Marty St. Louis gets away with unlimited interference penalties.
What a mess.

But the Lightning were coming.
The Pens fought back with the Asham-CFA-Rupp line.
Mike Rupp was giving people finishing moves all over the ice.
News flash: Rupp-Asham-CFA has been the Pens' best line.

There may have been an 8-minute stretch where there wasn't a shot on net, though.

Asham starts attacking Adam Hall. No question he hit him in the balls.

Tampa starts to rough up Kovalev. Refs look the other way.

Then Downie throws the puck over the glass. The pending Downie suspension is probably a blessing in disguise for the Lightning. Terrible hockey player.
This is the point of the game where when you get a powerplay, you have to score.
The Pens set shit up. Finally their chance happens.  And James Neal got robbed on the PP.  Great save by Roloson, but James Neal needs to bury that all day.  He was on the side of net where Bing city sets up.
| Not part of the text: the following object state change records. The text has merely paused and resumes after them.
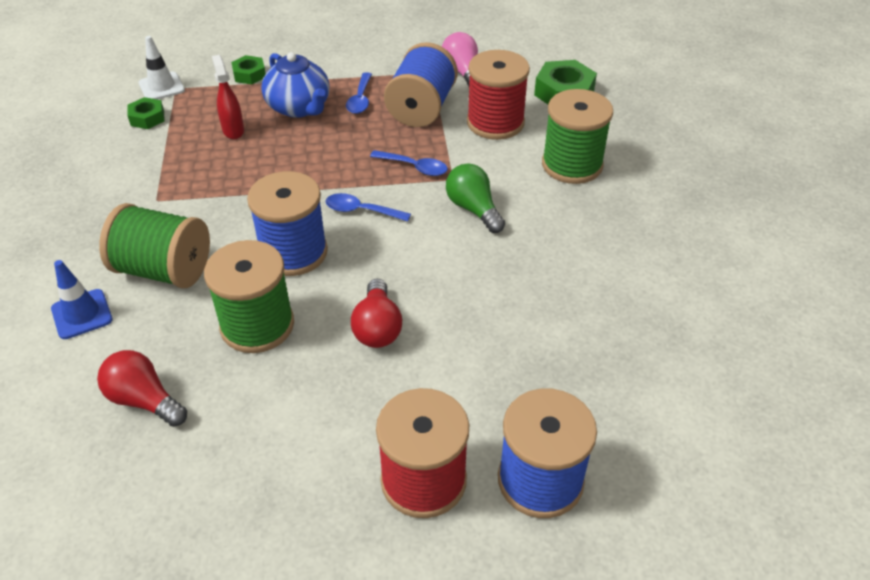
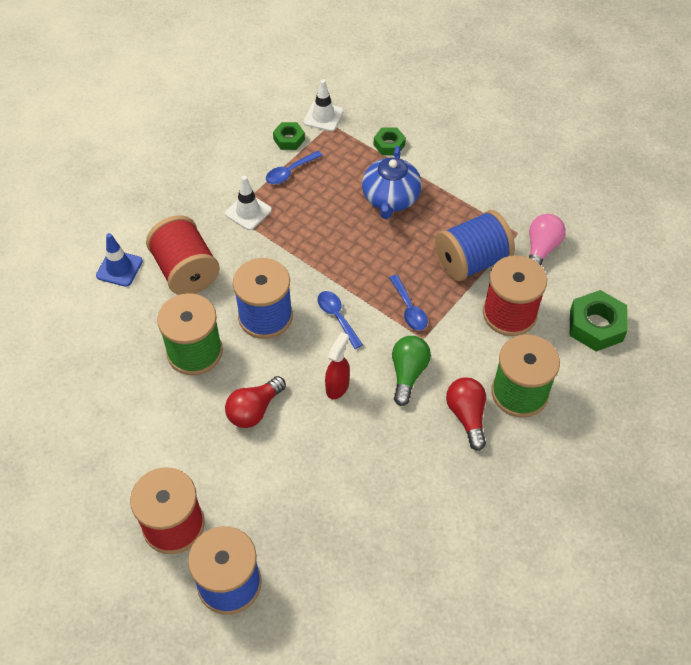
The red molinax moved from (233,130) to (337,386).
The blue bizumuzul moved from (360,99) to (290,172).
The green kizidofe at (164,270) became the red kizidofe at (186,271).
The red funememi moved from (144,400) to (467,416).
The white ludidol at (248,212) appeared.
P retty sure he is cursed.
Recap: Boring period. Pens survive it with the lead.
The third starts off bad. Paul Martin gets tangled with Lecavalier rushing the net.
It's the type of call Sid gets every time. 
It took the Lightning four seconds to score.
Guess who:
The Pens could have folded after this goal.
But they didn't.
Off a faceoff shortly after the Lightning tied it, the Pens heard a different rally drum:
After all kinds of traffic. TK found it the puck and stuck it right in Dominic Moore's sac:
Eat it.  3-2.
17 minutes to kill off. The Pens made some adjustments and the Lightning couldn't get much. Chris Conner didn't do a whole lot in the first and second periods but he played a heroic third period. Every shift he had in the third period, he did shit.
Roloson made some unreal save on Conner midway through the third.
Still doesn't take away from Conner's performance.
Of course the Tampa found a way to get another powerplay. Ryan Malone is such a dick. Mike Rupp gets called for some type of penalty. But the PK kills it.
As time ticks away, MAF and the defense stand tall. The Lightning jerk everyone around at the end. Lecavjoke buys time on the bench by saying his visor needs wiped down.
But all the tricks in the world couldn't beat MAF.
Lightning got all the breaks and still couldn't win. They try some last surge.